■ DATASET ENTRIES
▬▬▬
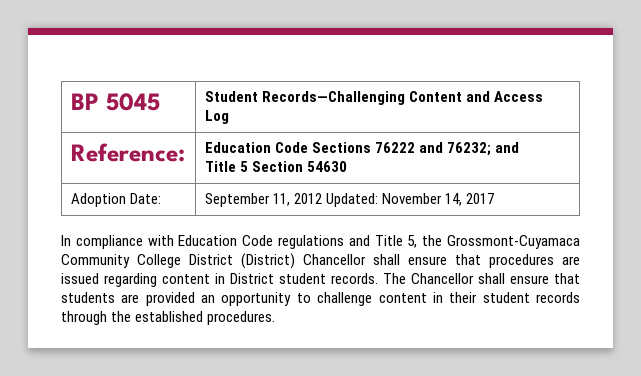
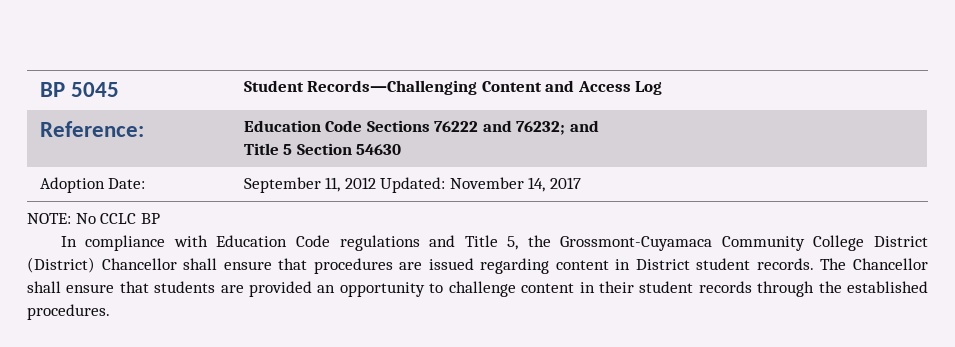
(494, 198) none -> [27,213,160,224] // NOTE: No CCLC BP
▬▬▬
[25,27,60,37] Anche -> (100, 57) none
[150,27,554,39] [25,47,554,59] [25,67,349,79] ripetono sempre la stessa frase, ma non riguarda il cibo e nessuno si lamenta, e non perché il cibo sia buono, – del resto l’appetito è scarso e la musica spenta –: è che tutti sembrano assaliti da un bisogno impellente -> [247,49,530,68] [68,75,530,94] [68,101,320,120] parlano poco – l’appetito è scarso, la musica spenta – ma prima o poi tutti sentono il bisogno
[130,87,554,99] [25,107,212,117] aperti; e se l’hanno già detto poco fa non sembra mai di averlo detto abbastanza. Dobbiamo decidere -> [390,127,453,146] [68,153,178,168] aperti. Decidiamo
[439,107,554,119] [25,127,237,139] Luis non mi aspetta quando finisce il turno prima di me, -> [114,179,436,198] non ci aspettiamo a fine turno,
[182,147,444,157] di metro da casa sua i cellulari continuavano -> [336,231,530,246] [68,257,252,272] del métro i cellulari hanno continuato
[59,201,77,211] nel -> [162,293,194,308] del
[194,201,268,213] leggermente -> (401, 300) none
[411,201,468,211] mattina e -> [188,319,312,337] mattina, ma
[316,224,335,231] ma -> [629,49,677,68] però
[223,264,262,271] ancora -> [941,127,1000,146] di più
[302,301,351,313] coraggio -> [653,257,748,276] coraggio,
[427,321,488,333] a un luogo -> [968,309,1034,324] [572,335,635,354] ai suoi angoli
▬▬▬
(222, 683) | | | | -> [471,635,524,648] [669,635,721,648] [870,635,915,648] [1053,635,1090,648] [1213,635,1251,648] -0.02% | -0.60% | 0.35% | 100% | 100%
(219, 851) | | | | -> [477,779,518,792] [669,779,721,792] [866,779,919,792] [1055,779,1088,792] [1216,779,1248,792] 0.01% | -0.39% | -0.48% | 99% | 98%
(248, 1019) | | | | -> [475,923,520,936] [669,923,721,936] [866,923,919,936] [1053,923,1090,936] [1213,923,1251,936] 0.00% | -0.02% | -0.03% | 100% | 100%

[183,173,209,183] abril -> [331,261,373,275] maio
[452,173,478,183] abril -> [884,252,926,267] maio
▬▬▬
■ TASK DIRECTIONS
Copy out every line of the material above that contains the string "prima".

■ RESPONSE TO THIS EXERCISE
[150,27,554,39] [25,47,554,59] [25,67,349,79] ripetono sempre la stessa frase, ma non riguarda il cibo e nessuno si lamenta, e non perché il cibo sia buono, – del resto l’appetito è scarso e la musica spenta –: è che tutti sembrano assaliti da un bisogno impellente -> [247,49,530,68] [68,75,530,94] [68,101,320,120] parlano poco – l’appetito è scarso, la musica spenta – ma prima o poi tutti sentono il bisogno
[439,107,554,119] [25,127,237,139] Luis non mi aspetta quando finisce il turno prima di me, -> [114,179,436,198] non ci aspettiamo a fine turno,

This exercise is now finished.